2024-05-02 09:56:23 
[1] 2024/05/02 13:56:23.364262 [INF] Scaling down '$G > LR' to [gq-nats-1]

2024-05-02 09:56:22 
[1] 2024/05/02 13:56:22.864354 [INF] Scaling down '$G > LR' to [gq-nats-1]

2024-05-02 09:56:22 
[1] 2024/05/02 13:56:22.363929 [INF] Scaling down '$G > LR' to [gq-nats-1]

2024-05-02 09:56:21 
[1] 2024/05/02 13:56:21.863344 [INF] Scaling down '$G > LR' to [gq-nats-1]

2024-05-02 09:56:21 
[1] 2024/05/02 13:56:21.363622 [INF] Scaling down '$G > LR' to [gq-nats-1]
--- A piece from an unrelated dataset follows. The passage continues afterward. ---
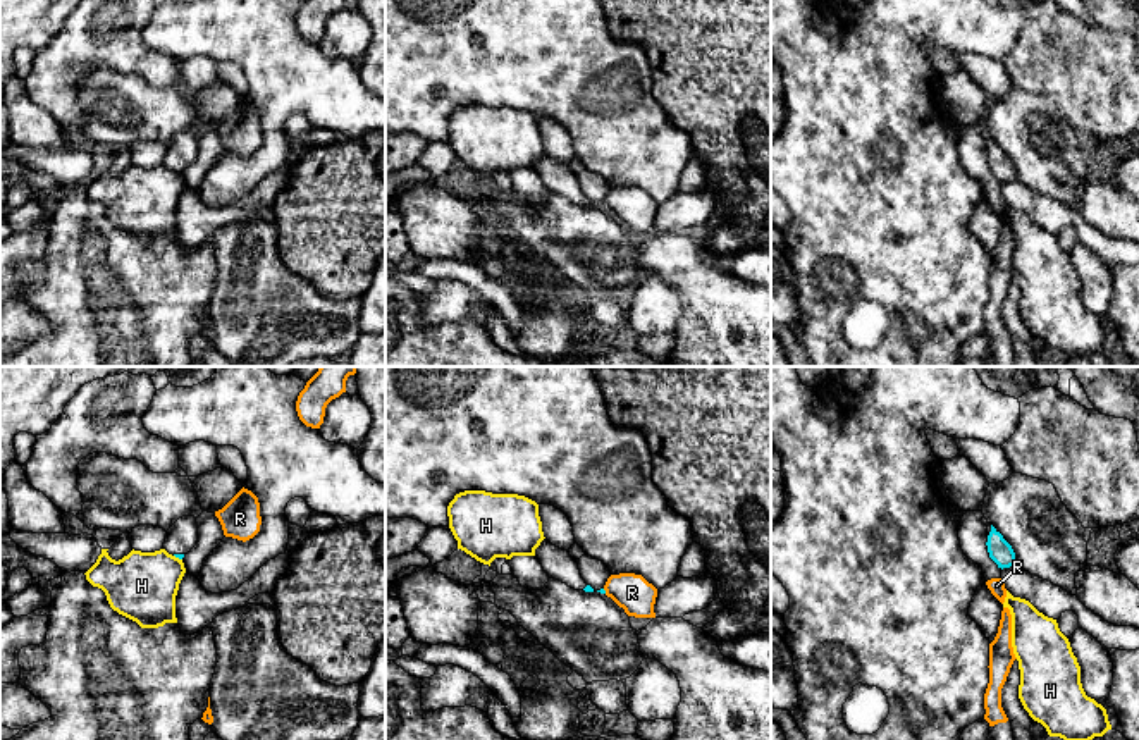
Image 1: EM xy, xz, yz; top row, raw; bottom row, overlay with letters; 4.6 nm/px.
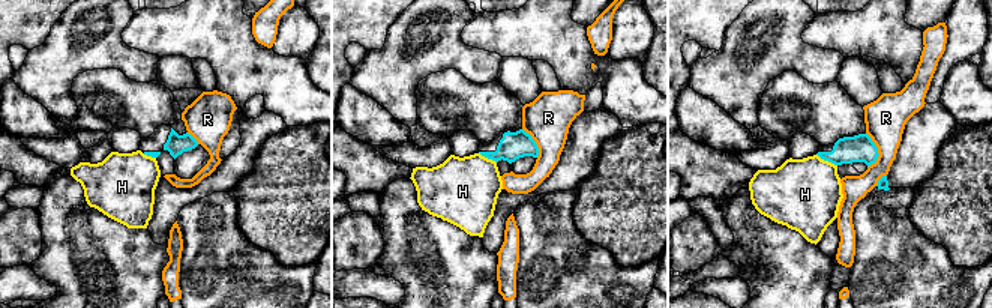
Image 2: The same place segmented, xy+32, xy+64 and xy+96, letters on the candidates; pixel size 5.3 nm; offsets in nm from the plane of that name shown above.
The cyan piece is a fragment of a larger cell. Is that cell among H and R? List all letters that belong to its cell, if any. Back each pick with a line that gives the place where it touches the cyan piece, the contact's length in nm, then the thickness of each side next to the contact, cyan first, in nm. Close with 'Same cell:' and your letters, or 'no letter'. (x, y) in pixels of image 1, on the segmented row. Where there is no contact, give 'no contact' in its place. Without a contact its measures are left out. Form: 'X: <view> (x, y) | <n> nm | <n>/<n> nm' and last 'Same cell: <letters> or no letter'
Same cell: no letter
Followed by repeated logging of the following:

[1] 2024/05/02 13:56:55.927633 [WRN] JetStream cluster stream '$G > BR' has NO quorum, stalled

and

2024-05-02 09:56:33 
[1] 2024/05/02 13:56:33.533104 [ERR] RAFT [RhnJXf0c - S-R1F-dLrXFs2V] Got an error apply commit for 2: raft: could not load entry from WAL

At this point - the node is unavailable, as are all the streams located on it - which prompts the restart of the cluster using kubectl rollout restart.

derekcollison commented 2 months ago

It says it ran out of resources and shutdown JetStream. We should address that first.